* TASKS TO PERFORM *
• 1. In the respiratory symptoms article below, condense the paragraph beginning "Are you having respiratory symptoms" into a short bulleted list that keeps its main points.
• 2. Decide whether each statement agrees with the respiratory symptoms article below, answering yes or no and quoting the words of the article that settle it: (a) The article advises eating to keep up strength even without hunger. (b) The article recommends distilled or reverse osmosis water. (c) The article says anyone having trouble breathing should seek help immediately.
• 3. According to the respiratory symptoms article below, which foods should a person eat when feeling hungry?

* SUPPLIED PASSAGE *
<<<<
How to Fight Respiratory Symptoms

Are you having respiratory symptoms that might be related to a virus, bacteria, or other pathogen? It’s not surprising—there are so many ways you can get exposed. If you are trying to avoid coming down with something, here are some practical tips. If you’ve already been exposed but aren’t yet having symptoms, here are some ideas that may help you fight off any invaders.  If you already have symptoms, there are plenty of things you can do to relieve your symptoms and help you get back on track, so read on!

If you are having trouble breathing, seek help immediately. If you are pregnant, breastfeeding, or immunocompromised, talk to your healthcare provider about these suggestions to help decide if they are for you.

Simple, Common Sense Suggestions

  • Listen to your body.
    • If you’re not hungry, don’t eat. We often think we need to eat to “keep up our strength.” But think of it this way—your body needs all its strength to fight off the current infection. If it has to use energy to digest food, it’s not using that energy to fight disease.
    • If you feel hungry, eat. But stick to light, easily digestible foods. Try broths or softly cooked veggies. Keep your body focused on the top priority—eliminating invaders.
  • Drink lots of fluids. Pretty standard advice, but definitely a good idea. Focus on good quality water (distilled or reverse osmosis) and use herbal teas that help relieve symptoms.
>>>>
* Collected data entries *
<<<<
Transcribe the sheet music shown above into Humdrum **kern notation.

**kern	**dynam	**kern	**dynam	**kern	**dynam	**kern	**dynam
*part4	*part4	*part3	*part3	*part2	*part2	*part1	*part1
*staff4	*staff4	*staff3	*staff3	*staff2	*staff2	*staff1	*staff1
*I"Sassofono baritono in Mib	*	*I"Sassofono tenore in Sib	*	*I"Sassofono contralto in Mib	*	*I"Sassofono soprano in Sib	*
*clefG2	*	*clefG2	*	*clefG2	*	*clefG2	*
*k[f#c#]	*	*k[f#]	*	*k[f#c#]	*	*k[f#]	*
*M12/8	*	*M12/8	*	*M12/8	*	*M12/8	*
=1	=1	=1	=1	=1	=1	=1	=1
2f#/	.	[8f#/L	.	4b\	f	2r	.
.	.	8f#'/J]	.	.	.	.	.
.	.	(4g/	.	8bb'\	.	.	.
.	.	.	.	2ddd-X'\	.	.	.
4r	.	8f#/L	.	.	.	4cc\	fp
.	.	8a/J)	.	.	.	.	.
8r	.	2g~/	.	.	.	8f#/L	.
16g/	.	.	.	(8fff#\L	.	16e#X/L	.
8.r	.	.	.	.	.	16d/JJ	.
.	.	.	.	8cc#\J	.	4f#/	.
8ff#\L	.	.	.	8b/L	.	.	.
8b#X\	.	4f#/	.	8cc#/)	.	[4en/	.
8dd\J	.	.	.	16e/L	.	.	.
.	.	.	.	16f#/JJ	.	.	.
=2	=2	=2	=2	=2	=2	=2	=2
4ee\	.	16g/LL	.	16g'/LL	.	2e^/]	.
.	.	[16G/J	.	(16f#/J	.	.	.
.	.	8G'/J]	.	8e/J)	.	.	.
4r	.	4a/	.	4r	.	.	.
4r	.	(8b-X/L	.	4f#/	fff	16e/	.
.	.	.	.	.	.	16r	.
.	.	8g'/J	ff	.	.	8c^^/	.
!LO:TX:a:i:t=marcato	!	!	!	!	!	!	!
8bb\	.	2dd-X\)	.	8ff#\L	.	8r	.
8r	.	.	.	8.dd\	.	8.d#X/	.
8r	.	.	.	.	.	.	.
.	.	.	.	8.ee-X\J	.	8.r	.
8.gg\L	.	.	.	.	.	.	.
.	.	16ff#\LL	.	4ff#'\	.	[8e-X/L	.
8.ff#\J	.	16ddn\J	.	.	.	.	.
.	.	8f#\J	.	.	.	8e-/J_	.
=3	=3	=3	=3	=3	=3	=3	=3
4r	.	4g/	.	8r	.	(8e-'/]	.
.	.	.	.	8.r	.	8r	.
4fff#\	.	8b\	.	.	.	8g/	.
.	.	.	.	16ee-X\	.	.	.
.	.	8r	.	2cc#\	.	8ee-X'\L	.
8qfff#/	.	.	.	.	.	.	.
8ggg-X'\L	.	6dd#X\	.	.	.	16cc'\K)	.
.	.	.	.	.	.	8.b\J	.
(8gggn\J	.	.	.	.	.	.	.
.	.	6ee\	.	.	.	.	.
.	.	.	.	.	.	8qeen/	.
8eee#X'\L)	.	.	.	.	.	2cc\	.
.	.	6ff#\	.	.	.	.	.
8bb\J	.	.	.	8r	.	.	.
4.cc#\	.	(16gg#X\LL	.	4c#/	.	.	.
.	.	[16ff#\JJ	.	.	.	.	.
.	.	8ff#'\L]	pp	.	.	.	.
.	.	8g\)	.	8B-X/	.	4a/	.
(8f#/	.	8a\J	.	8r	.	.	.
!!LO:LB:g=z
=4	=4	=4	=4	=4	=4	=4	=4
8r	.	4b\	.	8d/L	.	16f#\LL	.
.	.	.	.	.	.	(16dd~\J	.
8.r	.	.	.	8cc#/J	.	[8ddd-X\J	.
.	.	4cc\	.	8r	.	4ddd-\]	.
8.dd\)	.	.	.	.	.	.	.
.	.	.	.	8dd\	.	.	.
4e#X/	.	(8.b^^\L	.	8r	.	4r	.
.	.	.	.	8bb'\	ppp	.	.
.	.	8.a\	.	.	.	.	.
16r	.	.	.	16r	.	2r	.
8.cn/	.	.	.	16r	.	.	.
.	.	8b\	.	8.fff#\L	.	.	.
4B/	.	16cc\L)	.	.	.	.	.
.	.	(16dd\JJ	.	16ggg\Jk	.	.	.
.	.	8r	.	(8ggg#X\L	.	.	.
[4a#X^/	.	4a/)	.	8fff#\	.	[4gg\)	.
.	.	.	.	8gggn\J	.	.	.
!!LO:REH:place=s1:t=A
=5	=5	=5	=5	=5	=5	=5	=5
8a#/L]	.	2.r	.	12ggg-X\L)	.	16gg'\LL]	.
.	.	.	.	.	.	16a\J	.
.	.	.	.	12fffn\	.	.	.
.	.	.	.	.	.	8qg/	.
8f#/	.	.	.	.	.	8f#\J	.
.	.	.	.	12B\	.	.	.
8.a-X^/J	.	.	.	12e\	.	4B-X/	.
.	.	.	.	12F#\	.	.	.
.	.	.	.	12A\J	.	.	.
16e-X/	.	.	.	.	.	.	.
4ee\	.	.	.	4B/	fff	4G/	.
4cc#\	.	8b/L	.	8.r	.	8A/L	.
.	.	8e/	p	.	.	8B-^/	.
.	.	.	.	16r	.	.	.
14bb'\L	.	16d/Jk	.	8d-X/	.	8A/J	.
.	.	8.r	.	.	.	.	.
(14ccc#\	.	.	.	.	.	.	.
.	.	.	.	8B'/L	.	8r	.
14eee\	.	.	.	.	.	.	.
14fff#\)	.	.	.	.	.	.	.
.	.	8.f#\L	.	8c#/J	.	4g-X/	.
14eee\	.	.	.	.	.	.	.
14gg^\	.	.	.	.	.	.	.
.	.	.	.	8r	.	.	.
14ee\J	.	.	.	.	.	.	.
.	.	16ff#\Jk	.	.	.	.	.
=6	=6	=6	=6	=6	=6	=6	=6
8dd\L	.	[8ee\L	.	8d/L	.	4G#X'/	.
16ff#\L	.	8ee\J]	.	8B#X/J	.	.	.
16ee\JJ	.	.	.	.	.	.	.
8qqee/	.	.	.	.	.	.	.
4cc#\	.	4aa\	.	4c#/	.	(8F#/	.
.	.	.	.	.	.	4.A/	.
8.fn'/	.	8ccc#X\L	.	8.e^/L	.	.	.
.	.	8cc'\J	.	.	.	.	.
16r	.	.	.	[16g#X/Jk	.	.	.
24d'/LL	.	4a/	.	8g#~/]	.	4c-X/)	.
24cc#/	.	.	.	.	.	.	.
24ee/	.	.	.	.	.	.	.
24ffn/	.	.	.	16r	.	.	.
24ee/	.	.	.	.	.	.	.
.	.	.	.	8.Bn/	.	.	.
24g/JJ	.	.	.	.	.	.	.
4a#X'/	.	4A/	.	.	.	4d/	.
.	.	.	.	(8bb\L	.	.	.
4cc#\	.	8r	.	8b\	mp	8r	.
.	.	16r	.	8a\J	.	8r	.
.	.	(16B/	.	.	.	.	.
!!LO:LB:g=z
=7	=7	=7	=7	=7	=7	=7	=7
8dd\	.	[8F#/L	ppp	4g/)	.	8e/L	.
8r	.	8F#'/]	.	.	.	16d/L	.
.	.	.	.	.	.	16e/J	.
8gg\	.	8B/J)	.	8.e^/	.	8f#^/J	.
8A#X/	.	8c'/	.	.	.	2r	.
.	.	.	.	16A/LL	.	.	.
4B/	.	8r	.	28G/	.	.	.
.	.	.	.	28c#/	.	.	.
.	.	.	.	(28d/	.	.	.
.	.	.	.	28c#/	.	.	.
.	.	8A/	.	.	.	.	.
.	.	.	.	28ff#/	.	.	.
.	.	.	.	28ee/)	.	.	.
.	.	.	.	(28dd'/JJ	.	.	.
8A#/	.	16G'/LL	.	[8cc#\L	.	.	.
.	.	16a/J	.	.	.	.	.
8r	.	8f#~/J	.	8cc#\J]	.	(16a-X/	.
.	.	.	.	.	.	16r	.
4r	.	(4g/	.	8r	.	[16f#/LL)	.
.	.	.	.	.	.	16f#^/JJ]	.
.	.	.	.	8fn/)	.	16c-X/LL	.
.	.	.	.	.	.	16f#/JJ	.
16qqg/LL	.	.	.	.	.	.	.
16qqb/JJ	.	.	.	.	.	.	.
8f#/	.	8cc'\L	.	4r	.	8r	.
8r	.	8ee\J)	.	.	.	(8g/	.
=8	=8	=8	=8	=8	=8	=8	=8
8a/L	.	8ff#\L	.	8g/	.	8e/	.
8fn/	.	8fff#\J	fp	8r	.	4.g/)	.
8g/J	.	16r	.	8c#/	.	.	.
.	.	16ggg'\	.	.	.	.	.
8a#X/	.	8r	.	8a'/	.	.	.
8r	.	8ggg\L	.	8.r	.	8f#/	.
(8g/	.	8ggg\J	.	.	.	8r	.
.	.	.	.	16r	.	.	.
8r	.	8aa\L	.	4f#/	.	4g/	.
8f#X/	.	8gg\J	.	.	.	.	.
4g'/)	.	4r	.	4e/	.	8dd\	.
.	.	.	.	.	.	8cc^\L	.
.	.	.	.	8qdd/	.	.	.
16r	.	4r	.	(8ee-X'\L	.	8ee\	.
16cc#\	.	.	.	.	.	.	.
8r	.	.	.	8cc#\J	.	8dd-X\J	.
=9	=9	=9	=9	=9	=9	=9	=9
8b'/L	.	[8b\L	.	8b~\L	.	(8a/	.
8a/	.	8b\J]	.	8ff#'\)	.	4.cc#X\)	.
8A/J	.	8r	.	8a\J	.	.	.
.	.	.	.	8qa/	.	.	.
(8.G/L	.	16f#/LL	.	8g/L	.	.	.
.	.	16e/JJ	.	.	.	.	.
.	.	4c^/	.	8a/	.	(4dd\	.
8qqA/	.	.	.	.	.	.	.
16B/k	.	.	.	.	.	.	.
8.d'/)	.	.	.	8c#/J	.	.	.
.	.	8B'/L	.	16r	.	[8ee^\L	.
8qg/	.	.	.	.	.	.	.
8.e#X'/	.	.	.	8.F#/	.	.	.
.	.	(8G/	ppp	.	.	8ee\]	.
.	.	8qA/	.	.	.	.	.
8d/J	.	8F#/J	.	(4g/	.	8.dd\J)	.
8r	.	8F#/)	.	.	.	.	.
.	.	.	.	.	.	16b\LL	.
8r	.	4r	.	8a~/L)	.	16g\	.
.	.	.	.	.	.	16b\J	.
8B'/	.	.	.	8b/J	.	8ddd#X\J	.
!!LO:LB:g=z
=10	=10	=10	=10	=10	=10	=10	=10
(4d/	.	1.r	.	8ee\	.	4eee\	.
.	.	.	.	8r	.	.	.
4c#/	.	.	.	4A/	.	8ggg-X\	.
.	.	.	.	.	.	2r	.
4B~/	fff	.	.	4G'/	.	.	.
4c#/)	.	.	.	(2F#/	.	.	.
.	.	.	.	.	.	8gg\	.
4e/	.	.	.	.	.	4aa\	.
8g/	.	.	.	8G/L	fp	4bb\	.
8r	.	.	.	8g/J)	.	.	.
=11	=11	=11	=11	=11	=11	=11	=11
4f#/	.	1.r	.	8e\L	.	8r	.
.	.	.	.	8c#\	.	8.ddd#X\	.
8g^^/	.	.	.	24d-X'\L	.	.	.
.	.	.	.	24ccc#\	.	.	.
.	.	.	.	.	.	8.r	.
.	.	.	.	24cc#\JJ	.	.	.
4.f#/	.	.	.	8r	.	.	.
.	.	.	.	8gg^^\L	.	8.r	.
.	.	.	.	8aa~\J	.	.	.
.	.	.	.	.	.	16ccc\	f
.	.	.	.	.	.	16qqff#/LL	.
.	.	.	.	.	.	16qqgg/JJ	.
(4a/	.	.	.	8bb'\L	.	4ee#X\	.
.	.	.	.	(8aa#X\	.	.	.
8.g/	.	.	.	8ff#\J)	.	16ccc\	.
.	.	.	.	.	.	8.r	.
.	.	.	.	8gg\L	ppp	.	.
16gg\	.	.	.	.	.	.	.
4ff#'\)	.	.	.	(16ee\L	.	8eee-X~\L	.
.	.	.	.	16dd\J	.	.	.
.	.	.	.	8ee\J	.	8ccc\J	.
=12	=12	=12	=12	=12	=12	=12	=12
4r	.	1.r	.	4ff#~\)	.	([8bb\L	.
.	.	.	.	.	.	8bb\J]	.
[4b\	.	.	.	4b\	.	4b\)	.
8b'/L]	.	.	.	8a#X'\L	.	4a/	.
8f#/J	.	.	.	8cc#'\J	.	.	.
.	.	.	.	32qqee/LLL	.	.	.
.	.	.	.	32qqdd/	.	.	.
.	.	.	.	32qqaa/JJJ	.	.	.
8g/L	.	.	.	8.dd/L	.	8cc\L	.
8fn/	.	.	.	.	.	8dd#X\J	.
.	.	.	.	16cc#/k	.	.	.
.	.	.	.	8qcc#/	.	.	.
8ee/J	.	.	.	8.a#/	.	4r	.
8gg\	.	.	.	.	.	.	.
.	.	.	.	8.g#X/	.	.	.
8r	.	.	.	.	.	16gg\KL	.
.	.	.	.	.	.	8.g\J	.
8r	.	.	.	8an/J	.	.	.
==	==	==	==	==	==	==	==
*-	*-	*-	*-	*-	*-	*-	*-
>>>>
* SOLUTIONS TO THE TASKS *
• 1.
- Respiratory symptoms may be related to a virus, bacteria, or other pathogen, and exposure can happen in many ways.
- The article offers practical tips for avoiding illness.
- It offers ideas for fighting off invaders after exposure but before symptoms appear.
- It offers ways to relieve existing symptoms and get back on track.

• 2.
(a) No: "If you’re not hungry, don’t eat."
(b) Yes: "Focus on good quality water (distilled or reverse osmosis)"
(c) Yes: "If you are having trouble breathing, seek help immediately."

• 3. Light, easily digestible foods, such as broths or softly cooked veggies.